Memphis Fast Fiction Home
27.05.2011
vibration
Brandon Dill

Hernando de Soto hated it here. It wasn’t the heat, the humidity, or even the incessant buzzing of the mosquitoes in his ears.

It was the embarrassment this place ceaselessly heaped upon him.

Against the Incas far to the south, he’d acquitted himself like a proper conquistador, earning the glory to launch this expedition into the northern continent.

But these wilds were nothing like the south. The vicious natives attacked his host at every turn, tearing into its sides, stripping away more with each successive raid.

After that last battle, that holocaust, had taken over a third of his men and left sixty score natives dead at their feet, he feared returning to his ships on the coast without the gold he’d set out to find.

Now the greatest embarrassment of all stretched out before him. A churning river more a mile wide, mocking de Soto with every eddy and piece of flotsam that floated past.

Each day, as his men worked to build rafts for the crossing, all he could do was watch the sun climb and fall, turning the sky purple before disappearing below.

Then wait for the vibration of the hostile drums that would last the night.

Memphis Note
The place where Hernando de Soto crossed the Mississippi River was the fourth bluff, where Memphis would later be founded. Sadly, de Soto never found his gold. He died of a fever on the opposite side of the Mississippi a just over a year after crossing, never making it out of Arkansas.

17.03.2011
invidious
Candy Watkins

Above, the sky was a perfect, still blue. Below, the brown water churned endlessly.

Suspended several hundred feet in the air, with a live acetylene torch in his hand, these are the sort of things that Clarence can be forgiven for failing to appreciate. He was more focused on getting his welds just right, and ignoring the incessant babbling of his invidious crew mate, Philip.

“Wonder if those boys workin’ on the Arkansas side of this thing are nice.”

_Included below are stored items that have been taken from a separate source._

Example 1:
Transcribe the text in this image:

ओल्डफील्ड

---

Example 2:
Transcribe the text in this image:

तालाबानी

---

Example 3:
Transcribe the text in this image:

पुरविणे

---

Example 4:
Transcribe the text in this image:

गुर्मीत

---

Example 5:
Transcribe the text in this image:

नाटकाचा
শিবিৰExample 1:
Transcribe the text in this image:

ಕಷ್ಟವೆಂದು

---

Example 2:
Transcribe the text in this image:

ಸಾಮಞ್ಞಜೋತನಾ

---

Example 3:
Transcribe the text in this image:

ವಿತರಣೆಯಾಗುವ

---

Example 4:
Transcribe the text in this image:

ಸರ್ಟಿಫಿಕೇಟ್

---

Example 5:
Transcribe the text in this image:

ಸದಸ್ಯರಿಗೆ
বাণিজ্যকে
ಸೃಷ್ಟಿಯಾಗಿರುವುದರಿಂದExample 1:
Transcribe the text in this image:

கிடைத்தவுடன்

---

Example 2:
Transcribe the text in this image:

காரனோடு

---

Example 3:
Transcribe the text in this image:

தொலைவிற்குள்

Clarence dismissed the statement at first, but it started echoing around his head. He flipped his mask back and looked over.

“Do what now?” Clarence asked.

“We’re buildin’ the bridge toward each other. Them toward us, us toward them. Like the railroads did.”

“So?”

“So, at some point we’ll meet up, and I wonder if they’re nice.”

Clarence’s response was a blank stare, then, “I’m sure I have no idea, Philip.”

With that, he slapped his mask down and went back to work, but not before Philip got one more thought out.

“When we’re done, they say this’ll be the biggest letter in the world.”

And Clarence knew it was only a matter of time until he stupidly asked Philip about that, too.

Memphis Note
Upon its completion in 1972, the Hernando de Soto bridge was confirmed as the largest free-standing letter in the world. It boggles my mind to think about how much that bridge changed the nature of downtown and West Memphis. There was nothing along that run in Arkansas until the bridge was there.